Whenever the string "CrtYd" turns up in a line below, that line should be copied.

(Material supplied begins)

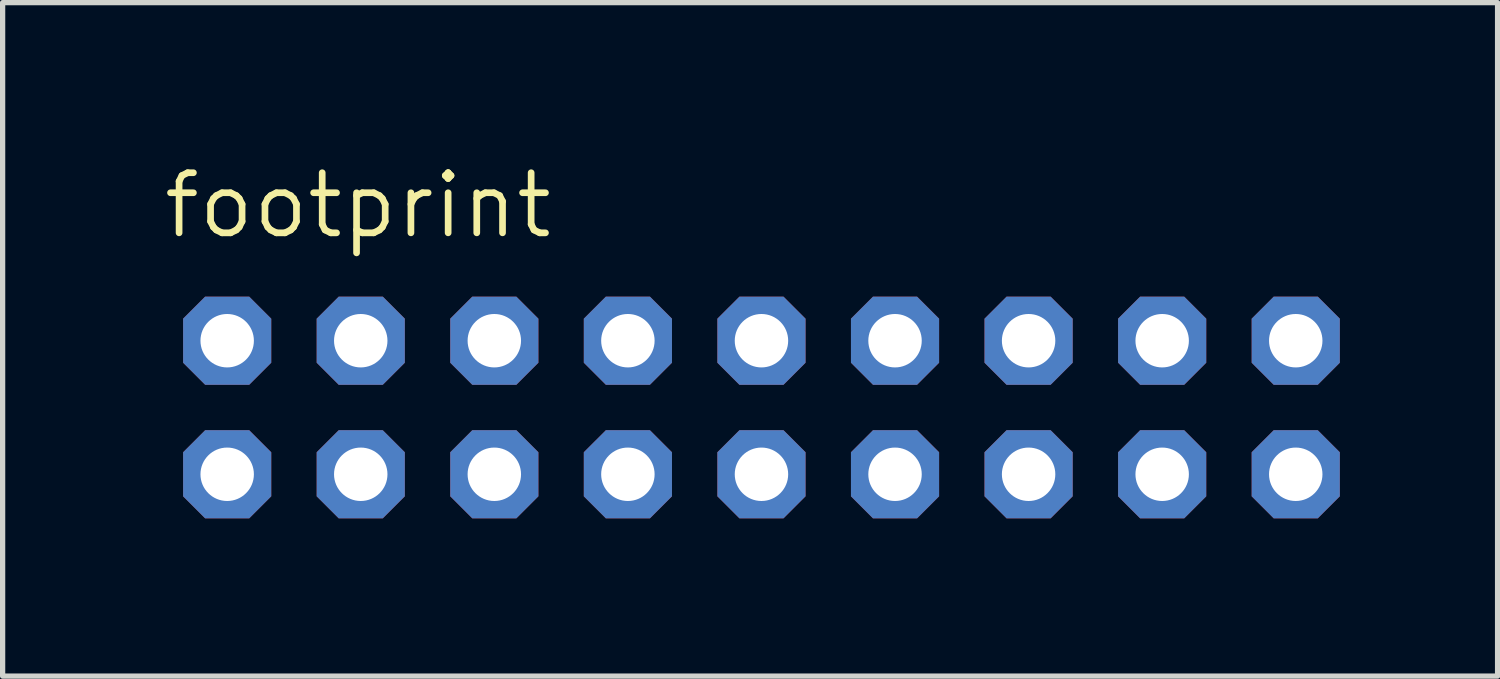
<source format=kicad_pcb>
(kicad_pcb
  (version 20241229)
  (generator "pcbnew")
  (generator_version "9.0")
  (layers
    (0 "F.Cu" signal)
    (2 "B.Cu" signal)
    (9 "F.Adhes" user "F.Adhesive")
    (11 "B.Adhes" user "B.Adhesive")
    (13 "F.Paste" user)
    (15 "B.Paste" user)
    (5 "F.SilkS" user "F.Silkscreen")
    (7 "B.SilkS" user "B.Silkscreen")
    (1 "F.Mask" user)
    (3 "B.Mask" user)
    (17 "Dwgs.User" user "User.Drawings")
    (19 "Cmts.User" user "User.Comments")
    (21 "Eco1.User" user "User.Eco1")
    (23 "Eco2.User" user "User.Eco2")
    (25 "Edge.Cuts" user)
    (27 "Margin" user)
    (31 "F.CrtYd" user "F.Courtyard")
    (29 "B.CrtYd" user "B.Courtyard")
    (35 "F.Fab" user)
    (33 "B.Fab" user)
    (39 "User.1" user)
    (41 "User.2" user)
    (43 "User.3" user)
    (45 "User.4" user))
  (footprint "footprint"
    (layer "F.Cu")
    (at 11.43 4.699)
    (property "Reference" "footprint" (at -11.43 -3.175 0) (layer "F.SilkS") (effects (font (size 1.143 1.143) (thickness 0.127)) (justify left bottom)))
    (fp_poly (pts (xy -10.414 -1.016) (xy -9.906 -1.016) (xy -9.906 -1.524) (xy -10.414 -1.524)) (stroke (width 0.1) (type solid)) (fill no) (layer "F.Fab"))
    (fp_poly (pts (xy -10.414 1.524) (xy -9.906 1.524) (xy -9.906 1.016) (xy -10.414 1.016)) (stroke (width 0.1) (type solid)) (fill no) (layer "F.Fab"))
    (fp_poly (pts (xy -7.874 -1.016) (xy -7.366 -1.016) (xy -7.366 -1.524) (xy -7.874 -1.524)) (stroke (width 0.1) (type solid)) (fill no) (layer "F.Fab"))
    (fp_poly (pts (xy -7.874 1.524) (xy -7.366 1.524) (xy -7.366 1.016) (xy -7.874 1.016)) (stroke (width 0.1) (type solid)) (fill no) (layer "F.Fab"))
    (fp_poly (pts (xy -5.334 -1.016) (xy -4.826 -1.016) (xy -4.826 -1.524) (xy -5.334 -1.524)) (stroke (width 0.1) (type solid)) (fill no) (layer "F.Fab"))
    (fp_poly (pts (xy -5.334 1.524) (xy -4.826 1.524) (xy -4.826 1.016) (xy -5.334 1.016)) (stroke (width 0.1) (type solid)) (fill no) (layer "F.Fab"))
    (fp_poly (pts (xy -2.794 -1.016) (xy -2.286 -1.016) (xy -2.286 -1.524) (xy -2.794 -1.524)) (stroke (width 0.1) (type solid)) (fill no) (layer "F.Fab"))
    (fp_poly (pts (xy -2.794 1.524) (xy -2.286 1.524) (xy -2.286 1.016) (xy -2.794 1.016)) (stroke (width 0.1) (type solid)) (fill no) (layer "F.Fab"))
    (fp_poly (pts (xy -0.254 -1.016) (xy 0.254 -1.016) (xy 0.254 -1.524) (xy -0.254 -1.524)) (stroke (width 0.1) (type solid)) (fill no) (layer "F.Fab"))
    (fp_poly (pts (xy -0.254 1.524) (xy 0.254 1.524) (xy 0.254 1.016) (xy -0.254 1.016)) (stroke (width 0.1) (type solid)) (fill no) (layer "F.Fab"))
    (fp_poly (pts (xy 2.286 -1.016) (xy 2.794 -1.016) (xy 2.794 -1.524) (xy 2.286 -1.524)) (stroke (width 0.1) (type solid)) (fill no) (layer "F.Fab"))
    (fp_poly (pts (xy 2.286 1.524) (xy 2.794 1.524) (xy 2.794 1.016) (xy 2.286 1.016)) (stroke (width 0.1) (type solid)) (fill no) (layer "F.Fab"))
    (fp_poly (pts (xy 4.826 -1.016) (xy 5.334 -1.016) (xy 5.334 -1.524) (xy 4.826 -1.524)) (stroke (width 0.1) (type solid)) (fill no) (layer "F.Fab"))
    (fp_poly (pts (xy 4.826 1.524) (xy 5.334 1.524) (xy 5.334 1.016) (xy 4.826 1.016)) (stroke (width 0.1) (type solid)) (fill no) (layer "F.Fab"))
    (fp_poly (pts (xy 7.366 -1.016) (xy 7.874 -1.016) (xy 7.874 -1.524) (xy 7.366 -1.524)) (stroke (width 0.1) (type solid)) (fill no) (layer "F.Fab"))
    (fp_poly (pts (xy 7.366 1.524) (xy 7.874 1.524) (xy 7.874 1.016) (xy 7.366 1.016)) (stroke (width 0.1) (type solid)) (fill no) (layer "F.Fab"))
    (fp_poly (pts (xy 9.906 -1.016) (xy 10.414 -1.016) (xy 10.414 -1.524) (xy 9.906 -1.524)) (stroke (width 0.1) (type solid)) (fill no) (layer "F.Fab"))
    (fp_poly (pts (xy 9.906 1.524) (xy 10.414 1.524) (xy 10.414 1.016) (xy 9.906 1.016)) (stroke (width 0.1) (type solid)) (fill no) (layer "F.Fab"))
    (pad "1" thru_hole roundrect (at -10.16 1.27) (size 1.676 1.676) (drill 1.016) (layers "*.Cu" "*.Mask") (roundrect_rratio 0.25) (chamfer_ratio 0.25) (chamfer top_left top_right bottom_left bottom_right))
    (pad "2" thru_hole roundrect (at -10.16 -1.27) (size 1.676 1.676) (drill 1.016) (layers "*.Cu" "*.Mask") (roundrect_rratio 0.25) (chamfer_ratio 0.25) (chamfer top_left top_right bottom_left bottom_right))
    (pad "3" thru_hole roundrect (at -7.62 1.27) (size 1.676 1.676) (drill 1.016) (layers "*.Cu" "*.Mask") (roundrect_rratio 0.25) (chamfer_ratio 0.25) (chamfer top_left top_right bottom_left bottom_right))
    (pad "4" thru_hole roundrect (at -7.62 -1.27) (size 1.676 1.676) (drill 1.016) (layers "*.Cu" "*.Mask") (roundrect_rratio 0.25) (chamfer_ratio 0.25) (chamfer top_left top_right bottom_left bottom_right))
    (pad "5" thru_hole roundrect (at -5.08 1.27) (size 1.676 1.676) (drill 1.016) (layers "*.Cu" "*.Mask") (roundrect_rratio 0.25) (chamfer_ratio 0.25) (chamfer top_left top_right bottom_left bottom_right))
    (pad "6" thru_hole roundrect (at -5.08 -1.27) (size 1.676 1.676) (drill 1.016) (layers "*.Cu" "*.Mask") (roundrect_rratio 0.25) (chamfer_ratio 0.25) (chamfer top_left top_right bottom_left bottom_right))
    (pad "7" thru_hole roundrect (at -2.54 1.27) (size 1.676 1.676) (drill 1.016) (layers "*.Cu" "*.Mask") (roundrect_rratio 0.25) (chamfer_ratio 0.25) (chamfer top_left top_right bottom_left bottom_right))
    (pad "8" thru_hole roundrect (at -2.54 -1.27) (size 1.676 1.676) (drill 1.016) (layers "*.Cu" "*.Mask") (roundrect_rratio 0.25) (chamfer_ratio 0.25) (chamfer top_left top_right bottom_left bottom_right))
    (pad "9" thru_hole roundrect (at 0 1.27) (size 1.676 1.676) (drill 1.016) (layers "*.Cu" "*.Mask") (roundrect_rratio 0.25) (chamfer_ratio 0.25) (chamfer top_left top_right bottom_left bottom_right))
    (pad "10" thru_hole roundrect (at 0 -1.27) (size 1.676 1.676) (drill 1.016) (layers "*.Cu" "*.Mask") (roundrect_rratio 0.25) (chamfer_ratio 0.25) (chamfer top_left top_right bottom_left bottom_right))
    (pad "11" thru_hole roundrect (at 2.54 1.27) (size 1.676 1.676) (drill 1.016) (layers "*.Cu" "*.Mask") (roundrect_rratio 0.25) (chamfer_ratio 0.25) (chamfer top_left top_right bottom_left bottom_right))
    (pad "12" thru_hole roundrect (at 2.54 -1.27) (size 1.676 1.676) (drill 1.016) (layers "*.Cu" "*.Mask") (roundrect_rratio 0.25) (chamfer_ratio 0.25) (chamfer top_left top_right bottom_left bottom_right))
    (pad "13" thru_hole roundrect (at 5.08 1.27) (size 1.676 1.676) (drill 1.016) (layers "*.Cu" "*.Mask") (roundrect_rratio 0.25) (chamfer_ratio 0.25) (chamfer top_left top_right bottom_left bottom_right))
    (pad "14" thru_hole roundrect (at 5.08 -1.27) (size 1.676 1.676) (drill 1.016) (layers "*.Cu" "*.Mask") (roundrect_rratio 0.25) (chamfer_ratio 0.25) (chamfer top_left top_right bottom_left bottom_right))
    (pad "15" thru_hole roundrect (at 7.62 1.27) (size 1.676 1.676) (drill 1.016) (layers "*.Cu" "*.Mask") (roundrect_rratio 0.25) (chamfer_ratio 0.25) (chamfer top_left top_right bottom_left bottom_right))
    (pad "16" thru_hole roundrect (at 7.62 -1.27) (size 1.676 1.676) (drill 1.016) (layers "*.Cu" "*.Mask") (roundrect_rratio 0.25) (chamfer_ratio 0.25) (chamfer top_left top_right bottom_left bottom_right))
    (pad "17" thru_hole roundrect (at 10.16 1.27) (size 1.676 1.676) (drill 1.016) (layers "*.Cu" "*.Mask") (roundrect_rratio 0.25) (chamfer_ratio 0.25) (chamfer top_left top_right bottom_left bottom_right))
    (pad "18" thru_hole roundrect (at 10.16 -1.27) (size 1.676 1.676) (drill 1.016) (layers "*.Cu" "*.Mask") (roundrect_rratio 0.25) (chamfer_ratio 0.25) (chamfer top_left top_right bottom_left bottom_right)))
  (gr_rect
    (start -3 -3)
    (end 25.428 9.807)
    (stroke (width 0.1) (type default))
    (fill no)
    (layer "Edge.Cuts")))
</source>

(Material supplied ends)
(Material supplied begins)

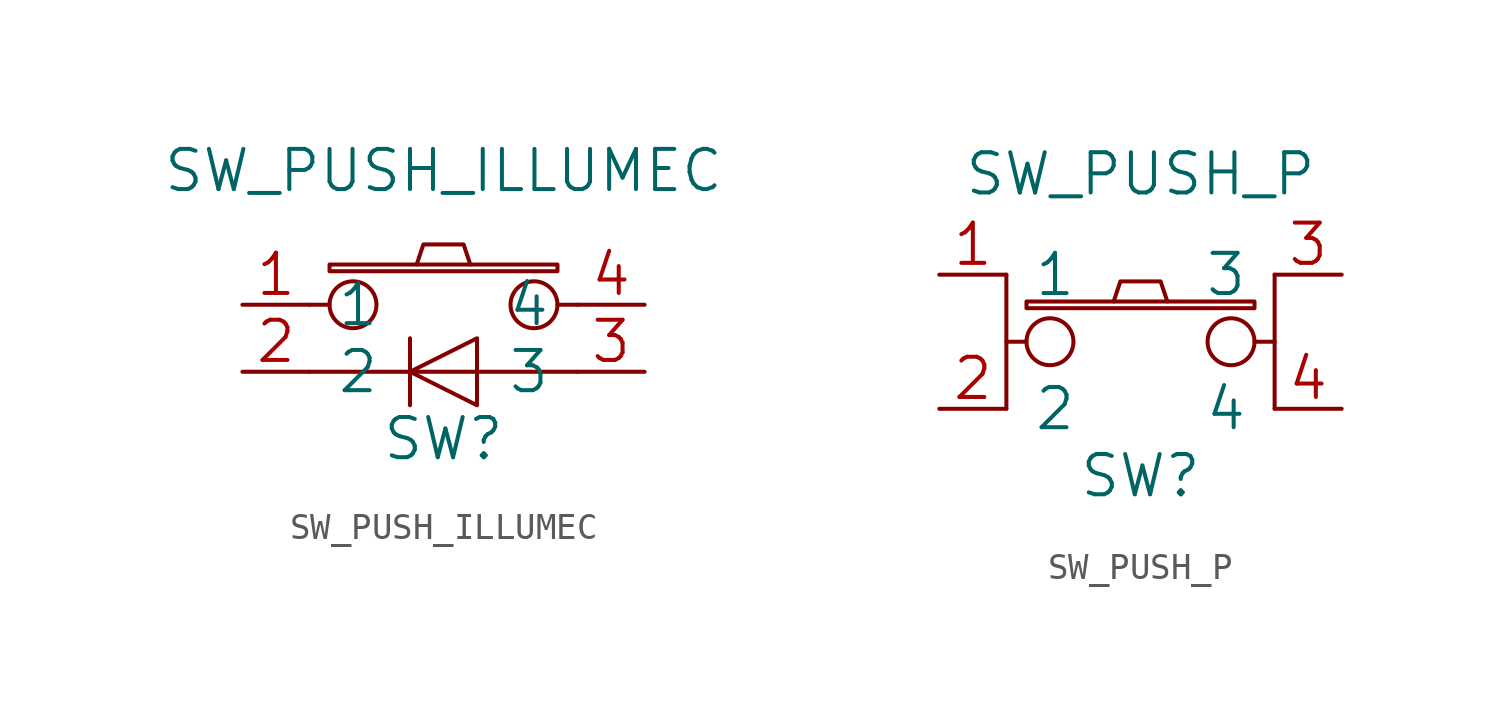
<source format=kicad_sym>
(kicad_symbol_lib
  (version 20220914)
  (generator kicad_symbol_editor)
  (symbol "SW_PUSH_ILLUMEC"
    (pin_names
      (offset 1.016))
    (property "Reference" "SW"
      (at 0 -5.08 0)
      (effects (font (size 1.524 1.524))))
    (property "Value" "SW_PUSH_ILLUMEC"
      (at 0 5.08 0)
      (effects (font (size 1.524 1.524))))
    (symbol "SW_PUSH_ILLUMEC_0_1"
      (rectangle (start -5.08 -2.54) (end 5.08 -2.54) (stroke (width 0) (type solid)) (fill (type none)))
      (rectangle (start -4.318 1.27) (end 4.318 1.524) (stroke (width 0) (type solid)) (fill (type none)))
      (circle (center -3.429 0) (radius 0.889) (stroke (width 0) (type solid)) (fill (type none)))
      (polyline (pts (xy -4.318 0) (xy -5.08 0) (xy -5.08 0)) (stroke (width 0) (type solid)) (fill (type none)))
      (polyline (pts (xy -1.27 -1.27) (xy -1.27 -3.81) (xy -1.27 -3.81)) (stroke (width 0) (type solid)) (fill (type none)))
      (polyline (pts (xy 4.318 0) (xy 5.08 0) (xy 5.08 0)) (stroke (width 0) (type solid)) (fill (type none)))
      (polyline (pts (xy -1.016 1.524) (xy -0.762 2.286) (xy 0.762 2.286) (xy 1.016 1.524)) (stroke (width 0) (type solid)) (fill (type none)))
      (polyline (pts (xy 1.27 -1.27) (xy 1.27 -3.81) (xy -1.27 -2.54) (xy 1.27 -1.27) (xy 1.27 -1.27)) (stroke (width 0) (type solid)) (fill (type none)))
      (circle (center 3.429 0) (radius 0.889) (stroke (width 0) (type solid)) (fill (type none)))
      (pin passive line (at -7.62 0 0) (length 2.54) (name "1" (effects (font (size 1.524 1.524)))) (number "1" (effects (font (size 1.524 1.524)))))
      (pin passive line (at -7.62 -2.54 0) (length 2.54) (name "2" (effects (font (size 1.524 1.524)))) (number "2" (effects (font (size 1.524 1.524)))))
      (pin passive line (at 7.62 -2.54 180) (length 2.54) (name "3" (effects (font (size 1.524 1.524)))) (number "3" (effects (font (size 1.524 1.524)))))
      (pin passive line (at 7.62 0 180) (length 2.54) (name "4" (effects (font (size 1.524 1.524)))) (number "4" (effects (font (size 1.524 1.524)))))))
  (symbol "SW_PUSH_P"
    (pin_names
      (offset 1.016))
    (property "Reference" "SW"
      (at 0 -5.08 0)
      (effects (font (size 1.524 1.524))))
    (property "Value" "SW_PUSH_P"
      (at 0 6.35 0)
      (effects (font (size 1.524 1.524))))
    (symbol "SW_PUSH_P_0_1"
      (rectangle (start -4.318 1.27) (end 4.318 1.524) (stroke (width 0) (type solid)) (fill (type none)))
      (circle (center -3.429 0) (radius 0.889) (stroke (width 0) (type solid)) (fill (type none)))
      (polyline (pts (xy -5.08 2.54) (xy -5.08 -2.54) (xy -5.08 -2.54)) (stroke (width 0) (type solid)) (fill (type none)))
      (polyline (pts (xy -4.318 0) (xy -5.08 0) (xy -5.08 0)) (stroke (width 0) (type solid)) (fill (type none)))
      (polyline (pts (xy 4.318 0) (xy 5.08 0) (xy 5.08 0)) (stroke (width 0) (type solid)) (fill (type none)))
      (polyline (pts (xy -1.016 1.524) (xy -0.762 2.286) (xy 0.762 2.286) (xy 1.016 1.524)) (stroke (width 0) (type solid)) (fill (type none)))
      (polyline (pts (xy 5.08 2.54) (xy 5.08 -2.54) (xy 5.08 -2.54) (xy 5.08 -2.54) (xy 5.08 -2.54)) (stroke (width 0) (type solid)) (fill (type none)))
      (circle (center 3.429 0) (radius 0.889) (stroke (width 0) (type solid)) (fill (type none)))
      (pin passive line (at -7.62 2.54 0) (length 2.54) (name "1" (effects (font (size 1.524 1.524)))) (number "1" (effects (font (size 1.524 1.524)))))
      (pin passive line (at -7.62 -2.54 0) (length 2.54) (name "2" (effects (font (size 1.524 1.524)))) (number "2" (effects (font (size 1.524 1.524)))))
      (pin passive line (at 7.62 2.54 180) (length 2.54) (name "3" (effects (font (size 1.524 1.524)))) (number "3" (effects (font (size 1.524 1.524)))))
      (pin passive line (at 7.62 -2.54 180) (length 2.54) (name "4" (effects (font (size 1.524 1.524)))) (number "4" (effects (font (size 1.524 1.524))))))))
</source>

(Material supplied ends)

*Exercise solution*
    (31 "F.CrtYd" user "F.Courtyard")
    (29 "B.CrtYd" user "B.Courtyard")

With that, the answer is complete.